_Exercise_:
Take the lines below from the first through the one that contains "micrograph displays no" and copy them exactly.

_Dataset records_:
★ ★ ★ ★

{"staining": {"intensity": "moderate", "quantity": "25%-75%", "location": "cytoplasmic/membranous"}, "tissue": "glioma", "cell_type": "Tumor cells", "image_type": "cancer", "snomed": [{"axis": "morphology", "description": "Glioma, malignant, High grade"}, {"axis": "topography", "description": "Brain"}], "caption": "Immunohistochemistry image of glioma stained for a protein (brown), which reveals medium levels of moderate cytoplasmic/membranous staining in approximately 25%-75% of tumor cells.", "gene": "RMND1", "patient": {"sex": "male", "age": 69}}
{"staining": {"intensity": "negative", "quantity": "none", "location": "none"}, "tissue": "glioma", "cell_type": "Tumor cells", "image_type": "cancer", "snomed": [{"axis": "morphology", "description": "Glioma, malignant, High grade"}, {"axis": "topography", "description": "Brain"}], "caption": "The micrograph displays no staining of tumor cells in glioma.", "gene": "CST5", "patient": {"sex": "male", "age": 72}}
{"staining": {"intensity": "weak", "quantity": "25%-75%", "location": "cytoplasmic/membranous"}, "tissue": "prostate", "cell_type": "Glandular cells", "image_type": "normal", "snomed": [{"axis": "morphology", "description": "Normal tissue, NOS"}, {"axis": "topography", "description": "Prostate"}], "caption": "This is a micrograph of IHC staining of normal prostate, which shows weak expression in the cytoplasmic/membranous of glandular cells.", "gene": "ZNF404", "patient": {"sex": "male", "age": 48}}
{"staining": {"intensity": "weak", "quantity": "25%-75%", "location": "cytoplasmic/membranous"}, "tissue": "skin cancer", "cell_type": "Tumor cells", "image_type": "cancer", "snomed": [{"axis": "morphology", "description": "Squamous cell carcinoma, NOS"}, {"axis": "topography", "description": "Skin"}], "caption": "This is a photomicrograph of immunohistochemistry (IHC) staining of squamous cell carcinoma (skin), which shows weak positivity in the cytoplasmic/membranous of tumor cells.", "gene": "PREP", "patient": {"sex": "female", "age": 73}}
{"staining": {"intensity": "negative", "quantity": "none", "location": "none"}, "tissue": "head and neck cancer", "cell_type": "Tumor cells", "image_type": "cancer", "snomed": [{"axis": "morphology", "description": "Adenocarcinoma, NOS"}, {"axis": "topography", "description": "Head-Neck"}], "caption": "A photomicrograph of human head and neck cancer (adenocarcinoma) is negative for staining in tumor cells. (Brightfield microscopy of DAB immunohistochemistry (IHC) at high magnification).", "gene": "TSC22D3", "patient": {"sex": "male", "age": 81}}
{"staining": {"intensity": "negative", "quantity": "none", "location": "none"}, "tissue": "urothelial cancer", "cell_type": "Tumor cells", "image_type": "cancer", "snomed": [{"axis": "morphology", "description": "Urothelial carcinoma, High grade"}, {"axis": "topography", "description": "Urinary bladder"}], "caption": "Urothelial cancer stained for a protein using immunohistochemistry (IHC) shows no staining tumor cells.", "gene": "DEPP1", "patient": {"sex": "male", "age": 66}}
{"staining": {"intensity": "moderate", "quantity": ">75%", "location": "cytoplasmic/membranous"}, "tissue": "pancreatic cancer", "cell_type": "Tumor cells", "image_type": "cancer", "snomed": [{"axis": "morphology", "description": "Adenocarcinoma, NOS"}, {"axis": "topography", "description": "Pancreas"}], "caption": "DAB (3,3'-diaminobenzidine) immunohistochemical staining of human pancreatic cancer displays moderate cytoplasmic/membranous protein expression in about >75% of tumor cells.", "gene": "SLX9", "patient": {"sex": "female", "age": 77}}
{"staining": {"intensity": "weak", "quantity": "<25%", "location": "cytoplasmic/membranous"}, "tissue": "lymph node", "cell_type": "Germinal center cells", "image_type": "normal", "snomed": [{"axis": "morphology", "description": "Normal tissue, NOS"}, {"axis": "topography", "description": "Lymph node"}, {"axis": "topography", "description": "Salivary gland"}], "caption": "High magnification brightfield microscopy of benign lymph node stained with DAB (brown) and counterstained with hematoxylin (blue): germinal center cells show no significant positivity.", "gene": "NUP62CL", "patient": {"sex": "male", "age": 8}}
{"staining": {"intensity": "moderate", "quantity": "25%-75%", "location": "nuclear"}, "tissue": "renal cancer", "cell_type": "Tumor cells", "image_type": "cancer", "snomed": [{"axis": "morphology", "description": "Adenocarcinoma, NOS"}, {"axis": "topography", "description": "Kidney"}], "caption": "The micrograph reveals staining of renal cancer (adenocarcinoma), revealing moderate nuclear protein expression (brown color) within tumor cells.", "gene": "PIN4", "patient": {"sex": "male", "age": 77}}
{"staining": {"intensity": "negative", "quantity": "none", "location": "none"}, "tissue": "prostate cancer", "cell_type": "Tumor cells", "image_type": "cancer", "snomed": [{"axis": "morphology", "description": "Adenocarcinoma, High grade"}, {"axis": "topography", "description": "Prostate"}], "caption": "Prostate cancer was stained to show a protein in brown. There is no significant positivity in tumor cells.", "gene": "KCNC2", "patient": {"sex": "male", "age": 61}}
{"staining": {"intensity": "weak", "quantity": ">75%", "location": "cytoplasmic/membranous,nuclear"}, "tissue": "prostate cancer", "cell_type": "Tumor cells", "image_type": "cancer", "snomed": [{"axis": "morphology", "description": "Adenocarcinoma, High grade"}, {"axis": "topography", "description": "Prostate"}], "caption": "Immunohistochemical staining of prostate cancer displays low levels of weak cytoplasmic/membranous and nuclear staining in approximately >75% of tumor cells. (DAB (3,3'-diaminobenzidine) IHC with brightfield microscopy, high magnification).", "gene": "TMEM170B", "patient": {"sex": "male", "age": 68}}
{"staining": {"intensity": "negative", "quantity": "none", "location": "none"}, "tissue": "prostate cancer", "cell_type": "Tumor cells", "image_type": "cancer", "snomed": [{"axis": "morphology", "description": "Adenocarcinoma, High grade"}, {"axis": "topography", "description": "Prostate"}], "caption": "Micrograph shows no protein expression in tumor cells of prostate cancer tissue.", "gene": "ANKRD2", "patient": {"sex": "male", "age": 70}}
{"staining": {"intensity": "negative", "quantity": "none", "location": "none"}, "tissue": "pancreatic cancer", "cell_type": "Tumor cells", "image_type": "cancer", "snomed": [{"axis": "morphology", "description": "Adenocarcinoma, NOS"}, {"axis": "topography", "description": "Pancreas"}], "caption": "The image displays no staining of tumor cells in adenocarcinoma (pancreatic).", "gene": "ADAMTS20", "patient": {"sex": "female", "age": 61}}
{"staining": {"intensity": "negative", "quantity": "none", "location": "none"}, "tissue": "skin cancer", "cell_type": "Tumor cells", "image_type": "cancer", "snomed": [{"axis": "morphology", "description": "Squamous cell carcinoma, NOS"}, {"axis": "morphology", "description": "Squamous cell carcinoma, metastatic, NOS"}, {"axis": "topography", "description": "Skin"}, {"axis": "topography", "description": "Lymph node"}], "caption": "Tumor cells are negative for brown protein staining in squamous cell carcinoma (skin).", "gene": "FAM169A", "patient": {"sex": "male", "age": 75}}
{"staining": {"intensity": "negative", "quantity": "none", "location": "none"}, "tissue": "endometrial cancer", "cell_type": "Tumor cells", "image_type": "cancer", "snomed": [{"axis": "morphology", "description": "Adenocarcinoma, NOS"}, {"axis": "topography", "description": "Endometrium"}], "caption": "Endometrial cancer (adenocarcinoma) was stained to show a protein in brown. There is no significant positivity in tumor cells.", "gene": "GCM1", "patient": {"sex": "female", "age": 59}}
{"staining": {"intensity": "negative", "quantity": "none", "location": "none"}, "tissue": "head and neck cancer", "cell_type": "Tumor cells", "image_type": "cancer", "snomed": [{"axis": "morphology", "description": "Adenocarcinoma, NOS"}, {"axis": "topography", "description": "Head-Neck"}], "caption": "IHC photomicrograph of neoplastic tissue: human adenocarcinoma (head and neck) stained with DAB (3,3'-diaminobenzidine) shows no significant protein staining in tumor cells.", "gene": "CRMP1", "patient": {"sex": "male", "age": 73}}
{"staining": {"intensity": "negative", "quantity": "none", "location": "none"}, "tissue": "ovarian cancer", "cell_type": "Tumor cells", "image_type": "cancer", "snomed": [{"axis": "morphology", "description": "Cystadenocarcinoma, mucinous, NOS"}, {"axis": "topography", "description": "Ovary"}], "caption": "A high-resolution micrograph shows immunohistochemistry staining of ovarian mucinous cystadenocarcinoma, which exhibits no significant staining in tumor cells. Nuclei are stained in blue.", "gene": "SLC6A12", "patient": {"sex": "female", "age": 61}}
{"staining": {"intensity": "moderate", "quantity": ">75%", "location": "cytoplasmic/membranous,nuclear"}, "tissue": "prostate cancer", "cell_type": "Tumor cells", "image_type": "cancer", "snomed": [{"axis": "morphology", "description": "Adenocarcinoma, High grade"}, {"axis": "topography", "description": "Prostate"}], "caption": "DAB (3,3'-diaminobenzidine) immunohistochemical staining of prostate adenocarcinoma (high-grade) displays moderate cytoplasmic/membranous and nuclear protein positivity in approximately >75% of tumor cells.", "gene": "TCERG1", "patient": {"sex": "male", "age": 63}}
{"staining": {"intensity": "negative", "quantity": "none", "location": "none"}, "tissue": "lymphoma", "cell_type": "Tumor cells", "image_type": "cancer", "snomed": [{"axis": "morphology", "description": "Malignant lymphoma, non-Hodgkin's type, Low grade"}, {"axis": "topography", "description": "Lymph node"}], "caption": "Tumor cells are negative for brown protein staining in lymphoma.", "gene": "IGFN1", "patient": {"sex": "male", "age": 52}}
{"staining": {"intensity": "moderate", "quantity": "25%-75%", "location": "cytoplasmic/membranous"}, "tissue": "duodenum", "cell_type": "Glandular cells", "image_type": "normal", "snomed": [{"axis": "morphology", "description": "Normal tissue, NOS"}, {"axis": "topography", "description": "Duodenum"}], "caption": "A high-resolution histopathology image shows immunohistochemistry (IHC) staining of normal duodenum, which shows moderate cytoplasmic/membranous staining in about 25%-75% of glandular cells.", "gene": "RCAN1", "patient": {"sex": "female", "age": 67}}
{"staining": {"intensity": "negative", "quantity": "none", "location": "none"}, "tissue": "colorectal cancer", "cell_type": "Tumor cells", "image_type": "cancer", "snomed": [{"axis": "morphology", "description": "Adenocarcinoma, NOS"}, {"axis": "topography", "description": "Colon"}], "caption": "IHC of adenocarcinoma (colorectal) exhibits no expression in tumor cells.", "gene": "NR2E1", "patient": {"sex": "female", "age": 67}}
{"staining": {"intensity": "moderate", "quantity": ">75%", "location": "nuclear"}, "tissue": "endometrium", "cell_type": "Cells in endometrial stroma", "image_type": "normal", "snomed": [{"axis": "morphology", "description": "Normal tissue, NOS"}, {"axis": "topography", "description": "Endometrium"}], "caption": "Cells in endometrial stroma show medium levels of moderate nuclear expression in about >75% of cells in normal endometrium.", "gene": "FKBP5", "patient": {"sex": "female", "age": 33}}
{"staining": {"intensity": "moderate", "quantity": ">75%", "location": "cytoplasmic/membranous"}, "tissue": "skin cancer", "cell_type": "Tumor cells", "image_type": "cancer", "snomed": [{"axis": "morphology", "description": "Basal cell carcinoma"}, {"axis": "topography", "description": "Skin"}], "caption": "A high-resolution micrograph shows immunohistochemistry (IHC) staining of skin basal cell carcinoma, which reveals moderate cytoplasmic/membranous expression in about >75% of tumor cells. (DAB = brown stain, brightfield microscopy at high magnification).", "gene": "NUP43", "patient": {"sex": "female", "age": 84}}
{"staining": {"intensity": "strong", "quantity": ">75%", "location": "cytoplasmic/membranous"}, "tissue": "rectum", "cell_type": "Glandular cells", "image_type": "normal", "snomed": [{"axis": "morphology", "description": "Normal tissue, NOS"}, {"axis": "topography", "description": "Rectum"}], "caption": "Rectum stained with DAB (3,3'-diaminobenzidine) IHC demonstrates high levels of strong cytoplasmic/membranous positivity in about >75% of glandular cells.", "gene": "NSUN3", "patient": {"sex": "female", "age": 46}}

★ ★ ★ ★

_The completed task_:
{"staining": {"intensity": "moderate", "quantity": "25%-75%", "location": "cytoplasmic/membranous"}, "tissue": "glioma", "cell_type": "Tumor cells", "image_type": "cancer", "snomed": [{"axis": "morphology", "description": "Glioma, malignant, High grade"}, {"axis": "topography", "description": "Brain"}], "caption": "Immunohistochemistry image of glioma stained for a protein (brown), which reveals medium levels of moderate cytoplasmic/membranous staining in approximately 25%-75% of tumor cells.", "gene": "RMND1", "patient": {"sex": "male", "age": 69}}
{"staining": {"intensity": "negative", "quantity": "none", "location": "none"}, "tissue": "glioma", "cell_type": "Tumor cells", "image_type": "cancer", "snomed": [{"axis": "morphology", "description": "Glioma, malignant, High grade"}, {"axis": "topography", "description": "Brain"}], "caption": "The micrograph displays no staining of tumor cells in glioma.", "gene": "CST5", "patient": {"sex": "male", "age": 72}}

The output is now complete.